No description or website provided.
R

README.md

clustRcompaR

An R package to cluster and compare text data.

Background

Document clustering is a common technique to discover topics in a corpus of texts. This package uses functions from the quanteda R package as the basis for two functions, cluster() and `compare(), to make document clustering and comparing topics identified through document clustering across factors straightforward.

Installation

Because this package is in development and is not yet available on CRAN, to install it, first install the devtools package using install.packages("devtools"), followed by the function devtools::install_github("alishinski/clustRcompaR"). After installing the package, use library(clustRcompaR) to load it in each session.

Workflow

  • First, use cluster() on a data.frame with the first column a vector of strings and any subsequent columns vectors of factors.

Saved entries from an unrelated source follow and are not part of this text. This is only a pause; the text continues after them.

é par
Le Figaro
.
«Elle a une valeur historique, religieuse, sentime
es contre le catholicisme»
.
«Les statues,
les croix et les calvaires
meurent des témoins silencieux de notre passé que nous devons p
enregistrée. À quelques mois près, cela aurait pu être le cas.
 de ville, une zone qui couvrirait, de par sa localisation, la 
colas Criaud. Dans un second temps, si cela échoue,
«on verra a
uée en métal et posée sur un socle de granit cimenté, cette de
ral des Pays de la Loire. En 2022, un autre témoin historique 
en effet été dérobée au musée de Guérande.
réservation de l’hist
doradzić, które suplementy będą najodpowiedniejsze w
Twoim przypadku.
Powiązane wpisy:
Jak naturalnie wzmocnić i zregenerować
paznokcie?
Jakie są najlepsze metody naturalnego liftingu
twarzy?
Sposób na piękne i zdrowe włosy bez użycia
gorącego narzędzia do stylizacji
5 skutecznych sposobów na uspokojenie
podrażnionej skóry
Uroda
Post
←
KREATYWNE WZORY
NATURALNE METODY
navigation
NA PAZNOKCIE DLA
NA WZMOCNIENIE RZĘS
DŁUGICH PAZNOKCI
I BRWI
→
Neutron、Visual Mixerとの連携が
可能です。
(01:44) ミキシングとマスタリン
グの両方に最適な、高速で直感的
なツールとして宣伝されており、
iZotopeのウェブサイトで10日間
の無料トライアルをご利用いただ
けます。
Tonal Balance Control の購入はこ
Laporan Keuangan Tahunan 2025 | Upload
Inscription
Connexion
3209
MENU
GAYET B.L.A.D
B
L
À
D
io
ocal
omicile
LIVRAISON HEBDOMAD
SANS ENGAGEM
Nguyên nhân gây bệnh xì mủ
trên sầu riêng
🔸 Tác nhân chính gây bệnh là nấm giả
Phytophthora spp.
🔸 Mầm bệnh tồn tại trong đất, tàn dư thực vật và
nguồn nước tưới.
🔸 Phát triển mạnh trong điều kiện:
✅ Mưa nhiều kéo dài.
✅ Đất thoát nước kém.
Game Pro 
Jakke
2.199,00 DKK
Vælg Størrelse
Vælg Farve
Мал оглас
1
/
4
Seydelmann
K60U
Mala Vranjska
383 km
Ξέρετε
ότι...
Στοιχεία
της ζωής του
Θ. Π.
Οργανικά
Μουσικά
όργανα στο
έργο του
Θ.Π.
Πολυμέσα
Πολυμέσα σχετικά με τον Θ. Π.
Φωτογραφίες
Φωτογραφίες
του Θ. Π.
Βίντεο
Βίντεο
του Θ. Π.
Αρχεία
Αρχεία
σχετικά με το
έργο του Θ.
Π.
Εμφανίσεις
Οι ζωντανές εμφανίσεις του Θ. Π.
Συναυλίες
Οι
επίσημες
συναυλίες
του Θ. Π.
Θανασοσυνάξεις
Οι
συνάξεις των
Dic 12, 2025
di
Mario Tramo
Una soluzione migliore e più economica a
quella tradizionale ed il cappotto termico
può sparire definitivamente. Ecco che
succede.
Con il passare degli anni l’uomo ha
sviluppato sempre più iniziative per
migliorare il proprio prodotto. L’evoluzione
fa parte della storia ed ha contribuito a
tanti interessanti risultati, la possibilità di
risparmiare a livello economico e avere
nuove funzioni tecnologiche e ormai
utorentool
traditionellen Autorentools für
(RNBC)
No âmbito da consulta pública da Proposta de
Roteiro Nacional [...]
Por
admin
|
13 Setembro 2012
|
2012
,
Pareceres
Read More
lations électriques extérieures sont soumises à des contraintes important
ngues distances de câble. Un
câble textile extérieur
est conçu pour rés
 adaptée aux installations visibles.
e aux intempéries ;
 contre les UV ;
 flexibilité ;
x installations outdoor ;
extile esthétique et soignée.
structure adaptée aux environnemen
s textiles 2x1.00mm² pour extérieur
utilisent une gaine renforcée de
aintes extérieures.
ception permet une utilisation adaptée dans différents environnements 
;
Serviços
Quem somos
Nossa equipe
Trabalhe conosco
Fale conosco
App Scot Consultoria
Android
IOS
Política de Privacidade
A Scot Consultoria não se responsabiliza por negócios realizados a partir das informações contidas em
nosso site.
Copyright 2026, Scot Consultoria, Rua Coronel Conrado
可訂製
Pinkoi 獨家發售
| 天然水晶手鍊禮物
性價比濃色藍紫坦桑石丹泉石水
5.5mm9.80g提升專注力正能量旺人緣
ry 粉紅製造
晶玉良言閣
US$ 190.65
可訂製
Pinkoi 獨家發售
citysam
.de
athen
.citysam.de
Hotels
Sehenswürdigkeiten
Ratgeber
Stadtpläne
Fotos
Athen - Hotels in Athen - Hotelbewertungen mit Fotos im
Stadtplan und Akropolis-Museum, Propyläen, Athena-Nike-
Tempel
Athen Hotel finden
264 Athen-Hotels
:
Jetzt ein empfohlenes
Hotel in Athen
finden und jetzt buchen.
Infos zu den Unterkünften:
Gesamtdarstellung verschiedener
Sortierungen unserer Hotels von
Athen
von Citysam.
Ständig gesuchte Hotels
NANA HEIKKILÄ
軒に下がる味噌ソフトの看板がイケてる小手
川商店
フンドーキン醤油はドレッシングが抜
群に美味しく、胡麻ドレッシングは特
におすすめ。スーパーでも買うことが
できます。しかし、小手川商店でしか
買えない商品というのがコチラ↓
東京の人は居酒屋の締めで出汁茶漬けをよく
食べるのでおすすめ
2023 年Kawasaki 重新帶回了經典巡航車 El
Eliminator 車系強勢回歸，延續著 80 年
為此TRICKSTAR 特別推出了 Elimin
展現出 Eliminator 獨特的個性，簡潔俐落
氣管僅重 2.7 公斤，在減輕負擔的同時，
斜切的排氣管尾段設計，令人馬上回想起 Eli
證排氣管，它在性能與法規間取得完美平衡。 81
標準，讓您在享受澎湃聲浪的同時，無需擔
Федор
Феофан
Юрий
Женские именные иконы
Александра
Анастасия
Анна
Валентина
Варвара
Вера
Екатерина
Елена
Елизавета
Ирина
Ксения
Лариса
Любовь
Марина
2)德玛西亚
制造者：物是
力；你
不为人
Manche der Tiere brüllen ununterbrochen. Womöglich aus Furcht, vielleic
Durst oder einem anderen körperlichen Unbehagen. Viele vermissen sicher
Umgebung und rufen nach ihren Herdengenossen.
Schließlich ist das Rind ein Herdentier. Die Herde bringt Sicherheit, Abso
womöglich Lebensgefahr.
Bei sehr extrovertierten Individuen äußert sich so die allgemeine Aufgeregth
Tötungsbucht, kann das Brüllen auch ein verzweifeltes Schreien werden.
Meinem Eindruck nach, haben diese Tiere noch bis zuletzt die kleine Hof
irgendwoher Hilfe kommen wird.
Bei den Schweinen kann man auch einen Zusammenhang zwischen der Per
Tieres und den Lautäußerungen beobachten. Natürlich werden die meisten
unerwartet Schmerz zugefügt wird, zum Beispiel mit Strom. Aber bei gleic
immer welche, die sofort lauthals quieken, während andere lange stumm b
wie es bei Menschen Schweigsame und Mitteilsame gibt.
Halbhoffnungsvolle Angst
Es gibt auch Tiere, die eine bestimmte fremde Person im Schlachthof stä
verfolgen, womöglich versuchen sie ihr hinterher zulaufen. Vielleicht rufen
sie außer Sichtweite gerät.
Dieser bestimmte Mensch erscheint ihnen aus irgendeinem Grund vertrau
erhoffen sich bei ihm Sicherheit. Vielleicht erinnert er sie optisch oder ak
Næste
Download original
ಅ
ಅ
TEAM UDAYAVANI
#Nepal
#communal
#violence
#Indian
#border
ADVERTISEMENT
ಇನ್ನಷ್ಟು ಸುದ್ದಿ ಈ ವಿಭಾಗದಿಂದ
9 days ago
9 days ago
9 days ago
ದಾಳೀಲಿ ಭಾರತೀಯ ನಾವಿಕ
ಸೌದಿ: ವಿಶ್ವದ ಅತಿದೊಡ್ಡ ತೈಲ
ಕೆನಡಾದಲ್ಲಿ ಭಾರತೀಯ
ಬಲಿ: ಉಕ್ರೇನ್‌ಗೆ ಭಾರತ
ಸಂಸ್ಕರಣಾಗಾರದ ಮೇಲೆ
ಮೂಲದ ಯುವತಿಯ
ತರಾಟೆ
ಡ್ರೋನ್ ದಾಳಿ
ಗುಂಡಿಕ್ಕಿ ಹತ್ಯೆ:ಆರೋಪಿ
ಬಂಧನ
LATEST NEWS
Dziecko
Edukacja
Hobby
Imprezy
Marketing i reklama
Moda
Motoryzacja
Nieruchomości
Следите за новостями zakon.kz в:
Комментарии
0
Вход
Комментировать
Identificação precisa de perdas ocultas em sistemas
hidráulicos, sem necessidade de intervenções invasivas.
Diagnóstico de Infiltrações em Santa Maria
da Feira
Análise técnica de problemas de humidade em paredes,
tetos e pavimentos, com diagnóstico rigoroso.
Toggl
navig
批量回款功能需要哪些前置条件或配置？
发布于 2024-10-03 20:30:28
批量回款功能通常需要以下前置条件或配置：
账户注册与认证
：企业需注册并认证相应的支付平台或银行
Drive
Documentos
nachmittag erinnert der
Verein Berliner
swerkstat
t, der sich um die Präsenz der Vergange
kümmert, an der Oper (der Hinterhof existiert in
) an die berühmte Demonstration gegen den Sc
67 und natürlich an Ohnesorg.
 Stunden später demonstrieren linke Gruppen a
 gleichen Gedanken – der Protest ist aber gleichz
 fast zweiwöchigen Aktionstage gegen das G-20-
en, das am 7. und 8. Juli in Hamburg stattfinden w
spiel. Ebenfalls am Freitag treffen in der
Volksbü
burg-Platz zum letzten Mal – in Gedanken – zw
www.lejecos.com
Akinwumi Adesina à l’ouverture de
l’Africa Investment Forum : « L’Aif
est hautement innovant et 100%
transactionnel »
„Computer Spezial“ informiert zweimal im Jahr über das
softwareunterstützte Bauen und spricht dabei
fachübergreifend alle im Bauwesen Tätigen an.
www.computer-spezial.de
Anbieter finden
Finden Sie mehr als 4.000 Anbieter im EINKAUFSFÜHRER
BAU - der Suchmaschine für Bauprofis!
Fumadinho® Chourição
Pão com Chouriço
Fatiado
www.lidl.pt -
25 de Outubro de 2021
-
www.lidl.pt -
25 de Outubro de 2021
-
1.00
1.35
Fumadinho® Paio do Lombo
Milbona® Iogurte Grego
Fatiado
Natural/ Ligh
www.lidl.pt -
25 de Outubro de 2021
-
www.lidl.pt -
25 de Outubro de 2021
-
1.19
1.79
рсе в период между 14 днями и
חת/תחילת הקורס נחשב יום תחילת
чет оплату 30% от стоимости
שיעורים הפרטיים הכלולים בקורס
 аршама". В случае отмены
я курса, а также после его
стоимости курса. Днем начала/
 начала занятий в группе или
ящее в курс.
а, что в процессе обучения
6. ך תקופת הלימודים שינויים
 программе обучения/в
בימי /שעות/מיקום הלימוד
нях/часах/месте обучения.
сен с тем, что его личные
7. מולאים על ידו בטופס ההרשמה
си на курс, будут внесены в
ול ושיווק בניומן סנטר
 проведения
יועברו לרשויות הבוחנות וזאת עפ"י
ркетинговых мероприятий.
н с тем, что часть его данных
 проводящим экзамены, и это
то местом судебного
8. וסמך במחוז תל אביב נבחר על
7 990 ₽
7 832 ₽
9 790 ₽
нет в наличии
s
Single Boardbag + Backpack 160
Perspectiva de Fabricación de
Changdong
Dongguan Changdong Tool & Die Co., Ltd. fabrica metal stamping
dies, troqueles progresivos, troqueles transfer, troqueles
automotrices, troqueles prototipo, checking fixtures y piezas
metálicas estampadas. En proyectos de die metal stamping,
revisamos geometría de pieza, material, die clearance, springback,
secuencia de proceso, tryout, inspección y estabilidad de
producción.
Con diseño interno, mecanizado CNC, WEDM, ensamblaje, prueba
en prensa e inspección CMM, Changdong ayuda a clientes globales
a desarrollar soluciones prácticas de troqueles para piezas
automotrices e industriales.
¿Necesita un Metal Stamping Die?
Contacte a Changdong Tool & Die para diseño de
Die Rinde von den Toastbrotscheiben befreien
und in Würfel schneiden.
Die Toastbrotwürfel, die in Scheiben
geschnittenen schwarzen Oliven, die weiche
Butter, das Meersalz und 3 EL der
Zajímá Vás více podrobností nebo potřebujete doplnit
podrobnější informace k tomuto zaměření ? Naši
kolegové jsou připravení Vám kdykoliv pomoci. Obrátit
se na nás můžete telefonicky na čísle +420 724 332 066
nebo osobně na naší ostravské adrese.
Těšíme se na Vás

    • Optional arguments to the cluster() function include parameters for the minimum frequency with which a term must occur to be included in the analysis, the minimum number of terms in each document after processing, and additional stopwords. The output from the cluster() function can then be inspected to determine the interpretability of clusters and the suitability of the clustering solution.
  • Next, use compare() with the output from the cluster() function along with a string for the factor to compare the frequency of clusters to.

    • This output can be examined and used on its own, or be passed to two functions, compare_plot(), which plots the table using ggplot2, or compare_test(), which performs a chi-square test of proportions on the table and indicates across which levels of the factor clusters appear more or less likely than expected.